Enquanto muitas atenções se concentram no novo submarino Hai Kun (SS-711) e na sua sequência de provas no mar e de imersão, a Marinha de Taiwan começou, em paralelo, a traçar planos para incorporar um novo navio de salvamento de submarinos. Trata-se de uma capacidade vista como crítica à medida que o país acelera a expansão e modernização da sua força submarina. A iniciativa mostra uma visão mais completa do programa: não basta colocar novas plataformas de combate na água - é preciso garantir segurança, sustentação operacional e meios eficazes de busca e salvamento.
Neste momento, o Ministério da Defesa Nacional de Taiwan está a avaliar o desenho e a futura construção de um navio especializado em operações de resgate de submarinos sinistrados, uma valência que hoje é limitada na Marinha taiwanesa. Actualmente, a força conta com dois navios de resgate e salvamento adquiridos aos Estados Unidos há décadas: o ROCS Da Hu (ARS-552) e o ROCS Da Juen (ARS-556), sobreviventes das classes Diver e Bolster, respectivamente, e comissionados pela US Navy durante a Segunda Guerra Mundial.
O projecto ainda se encontra numa fase inicial, mas as autoridades ministeriais já assumem a necessidade de um meio dedicado, tendo em conta o aumento gradual da actividade submarina na região - tanto da própria Marinha de Taiwan como de aliados.
Este anúncio surge num momento decisivo para o programa submarino taiwanês, marcado pelos progressos do Hai Kun, o primeiro submarino de desenho e construção local.
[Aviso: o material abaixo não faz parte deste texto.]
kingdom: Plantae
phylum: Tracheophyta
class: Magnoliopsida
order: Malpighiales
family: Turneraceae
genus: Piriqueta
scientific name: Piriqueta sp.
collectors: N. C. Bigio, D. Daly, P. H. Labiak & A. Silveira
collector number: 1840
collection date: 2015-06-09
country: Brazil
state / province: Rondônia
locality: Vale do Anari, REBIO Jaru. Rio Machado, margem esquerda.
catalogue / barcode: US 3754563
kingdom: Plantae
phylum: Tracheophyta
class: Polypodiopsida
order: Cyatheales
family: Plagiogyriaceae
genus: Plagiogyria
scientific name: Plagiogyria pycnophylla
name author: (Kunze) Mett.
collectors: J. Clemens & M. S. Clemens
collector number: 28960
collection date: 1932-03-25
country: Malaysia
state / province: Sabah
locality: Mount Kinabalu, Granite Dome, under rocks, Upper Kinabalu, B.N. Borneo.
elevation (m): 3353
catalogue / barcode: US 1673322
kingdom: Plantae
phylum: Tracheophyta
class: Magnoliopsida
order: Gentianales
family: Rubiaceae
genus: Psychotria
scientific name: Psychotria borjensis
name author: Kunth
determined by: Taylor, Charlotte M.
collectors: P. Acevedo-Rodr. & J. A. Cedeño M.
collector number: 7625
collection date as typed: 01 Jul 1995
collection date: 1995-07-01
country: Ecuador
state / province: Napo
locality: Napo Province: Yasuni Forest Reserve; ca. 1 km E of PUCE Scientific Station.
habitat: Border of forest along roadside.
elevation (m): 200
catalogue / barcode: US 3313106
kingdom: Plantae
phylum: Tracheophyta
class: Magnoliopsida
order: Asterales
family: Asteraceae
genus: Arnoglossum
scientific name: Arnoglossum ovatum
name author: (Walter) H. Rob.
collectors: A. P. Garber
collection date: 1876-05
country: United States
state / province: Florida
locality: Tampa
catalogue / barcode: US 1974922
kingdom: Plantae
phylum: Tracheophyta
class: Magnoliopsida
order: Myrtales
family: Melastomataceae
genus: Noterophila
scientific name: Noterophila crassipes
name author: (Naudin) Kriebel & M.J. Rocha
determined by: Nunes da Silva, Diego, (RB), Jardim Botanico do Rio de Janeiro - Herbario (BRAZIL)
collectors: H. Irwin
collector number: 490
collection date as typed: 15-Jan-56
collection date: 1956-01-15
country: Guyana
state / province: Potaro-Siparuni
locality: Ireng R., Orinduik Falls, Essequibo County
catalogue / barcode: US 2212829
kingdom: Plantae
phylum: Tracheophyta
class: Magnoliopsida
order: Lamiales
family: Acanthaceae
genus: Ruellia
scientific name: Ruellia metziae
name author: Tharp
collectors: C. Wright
De acordo com os relatos mais recentes, a unidade já terá concluído a sua primeira imersão, um marco essencial no processo de testes, após meses de atrasos e ajustamentos técnicos. Estas avaliações integram uma campanha extensa destinada a validar sistemas de propulsão, controlo, segurança e habitabilidade antes da futura entrada ao serviço activo.
À data de hoje, o Hai Kun é a pedra angular do programa nacional de submarinos de defesa (ISD, na sigla em inglês), com o qual a Marinha de Taiwan procura reduzir a dependência externa e reforçar uma das suas capacidades militares mais sensíveis. Importa notar que a entrada ao serviço desta nova classe de submarinos implica, inevitavelmente, a necessidade de infra-estruturas e, sobretudo, de meios de apoio específicos - incluindo unidades capazes de actuar em emergências submarinas.
Neste enquadramento, e considerando plataformas equivalentes já em operação noutros países, um futuro navio de resgate submarino permitiria à Marinha de Taiwan cumprir missões de assistência, localização e salvamento de tripulações, bem como operações de apoio técnico em cenários de acidente. Este tipo de navio costuma estar equipado com sistemas de posicionamento dinâmico, veículos operados remotamente (ROV), sinos/câmaras de resgate e câmaras hiperbáricas - capacidades que Taiwan não possui hoje de forma dedicada.
Analistas locais apontam que o planeamento deste navio responde não só a exigências de segurança operacional, mas também a um sinal político e estratégico: demonstrar que o país está a construir uma força submarina completa e auto-suficiente, capaz de sustentar operações prolongadas num ambiente marítimo cada vez mais disputado.
Por fim, para lá das especulações e dos atrasos que marcaram as fases iniciais, o avanço do submarino Hai Kun começa a consolidar-se como um dos projectos mais ambiciosos de Taiwan em décadas. As autoridades de Taipé não pretendem apenas concluir com sucesso a incorporação desta primeira unidade: mantêm igualmente como objectivo a construção de uma frota de até oito submarinos de desenho local.